TEXT PASSAGE.
_ _ _ _ _ _ _

What the EU cannot prevent is the creation of a hard border on mainland Ireland when we crash out. Pretending otherwise is another Brexit fantasy. That will see the end of the peace process that was so painstakingly won decades ago. Along with the kinds of terrorism we are already used to, we can add a revival of Irish terrorism. A belief that crashing out represents political gains at the expense of economic pain is nonsense, because the political costs of a No Deal Brexit are just as serious as the economic costs.

Are people really aware of this when the say they are in favour of crashing out? You either have to assume that a third of the population has gone mad, or instead see this as a fundamental failure of information. The UK is a failed state because the producers of information have made it fail. 

All the information on No Deal outlined above is readily available for anyone who wants to find it . But so is ‘information’ suggesting exactly the opposite: that all these warnings are Project Fear and our lives have been made much worse because of the EU. Only people like those who are reading this are likely to be able to sort out which are the more reliable sources. Many more people will not have the time or inclination to even look. They will rely on the mainstream media: newspapers and broadcasters.

Over half of newspapers read (hard copy or online) are pro-Brexit, and their combined print and online reach is huge, with a monthly reach of 29 million for the Sun. (Figures for daily newspapers based on circulation only are much smaller and more pro-Brexit.) But there is a key difference between the coverage of the pro and anti Brexit press. Just compare the coverage of the Sun or Mail on the Operation Yellowhammer leak with those in most other newspapers. Their headlines talks of the document being scaremongering, rather than focusing on the content of the leak itself. On Brexit at least half the press are acting at the moment as if under the control of the state, or you could equally say that the state is following a policy pushed by that section of the press.

This could be offset if the broadcast media was fact based, but normally it is not. Their model is not to tell the truth and expose lies, but instead to present balance, which in the case of Brexit involves balancing lies with truth. So those consuming Brexit propaganda from their newspapers will not find this corrected by the broadcast media.

Once you combine this with how important the media is in influencing opinion, then the key role of the media in explaining the information problem revealed by widespread support for crashing out is obvious. A large part of the consumers of information are reading propaganda which is not contradicted by broadcasters.

_ _ _ _ _ _ _

RAW DATA.
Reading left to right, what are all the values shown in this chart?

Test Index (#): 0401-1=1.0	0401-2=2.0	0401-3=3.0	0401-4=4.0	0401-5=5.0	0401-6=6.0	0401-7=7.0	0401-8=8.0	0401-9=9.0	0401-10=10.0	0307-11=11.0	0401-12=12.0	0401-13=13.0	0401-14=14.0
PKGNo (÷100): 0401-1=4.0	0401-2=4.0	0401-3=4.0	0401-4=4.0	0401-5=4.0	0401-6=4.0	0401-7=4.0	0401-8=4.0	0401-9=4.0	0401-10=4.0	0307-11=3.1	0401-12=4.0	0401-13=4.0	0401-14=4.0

_ _ _ _ _ _ _

PROBLEM TO SOLVE. Edit the Brexit commentary, beginning at the words "What the EU" and stopping after "the economic costs.", and change "peace process" to "peace settlement". The listing above comes from a separate source.

ANSWER TO THE EXERCISE.
What the EU cannot prevent is the creation of a hard border on mainland Ireland when we crash out. Pretending otherwise is another Brexit fantasy. That will see the end of the peace settlement that was so painstakingly won decades ago. Along with the kinds of terrorism we are already used to, we can add a revival of Irish terrorism. A belief that crashing out represents political gains at the expense of economic pain is nonsense, because the political costs of a No Deal Brexit are just as serious as the economic costs.